OK, so this definitely helps a bit.

At 10PB my assumption is that storage costs are the major thing to optimize for. Compression is an obvious must, but as it's image and video you're going to have some trouble there.

Aggregation where you can is probably a good idea - like if a user has a photo album, it might make sense to store all of those photos together, compressed, and then store an index of photo ID to album. Deduplication is another thing to consider architecting for - if the user has the same photo, across N albums, you should ensure it's only stored the one time. Depending on what you expect to be more or less common this will change your approach a lot.

Of course, you want to avoid mutating objects in S3 too - so an external index to track all of this will be important. You don't want to have to pull from S3 just to determine that your data was never there. You can also store object metadata and query that first.

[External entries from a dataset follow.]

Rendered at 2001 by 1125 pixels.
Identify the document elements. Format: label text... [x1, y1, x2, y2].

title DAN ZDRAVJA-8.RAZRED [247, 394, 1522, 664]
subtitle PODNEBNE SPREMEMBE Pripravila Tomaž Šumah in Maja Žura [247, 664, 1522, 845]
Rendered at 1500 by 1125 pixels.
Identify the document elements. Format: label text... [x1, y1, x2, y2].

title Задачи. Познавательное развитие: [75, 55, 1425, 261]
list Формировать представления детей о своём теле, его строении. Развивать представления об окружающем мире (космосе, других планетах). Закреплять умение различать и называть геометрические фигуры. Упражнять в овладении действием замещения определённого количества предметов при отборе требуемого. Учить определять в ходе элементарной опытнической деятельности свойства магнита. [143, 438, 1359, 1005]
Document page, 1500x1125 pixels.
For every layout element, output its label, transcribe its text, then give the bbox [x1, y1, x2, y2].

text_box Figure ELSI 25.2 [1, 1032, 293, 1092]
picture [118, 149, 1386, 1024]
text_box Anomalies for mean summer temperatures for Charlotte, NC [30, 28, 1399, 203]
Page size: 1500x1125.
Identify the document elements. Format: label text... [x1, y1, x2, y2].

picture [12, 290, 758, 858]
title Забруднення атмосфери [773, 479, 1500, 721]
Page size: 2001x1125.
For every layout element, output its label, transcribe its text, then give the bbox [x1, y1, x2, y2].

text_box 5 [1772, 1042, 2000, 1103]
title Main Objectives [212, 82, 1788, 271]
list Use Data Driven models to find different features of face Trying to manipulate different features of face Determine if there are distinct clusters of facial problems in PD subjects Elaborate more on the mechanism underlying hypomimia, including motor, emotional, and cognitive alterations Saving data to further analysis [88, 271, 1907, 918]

AFAIK S3 is the cheapest way to store a huge amount of data other than running your own custom hardware. I don't think you're at that scale yet.

Latency is probably an easy one. Just don't use Glacier, basically, or use it sparingly for data that is extremely rare to access ie: if you back up disabled user accounts in case they come back or something like that.

I think this'll be less of a "do we use S3 or XYZ" and more of a "how do we organize our data so that we can compress as much of it together, deduplicate as much of it as possible, and access the least bytes necessary".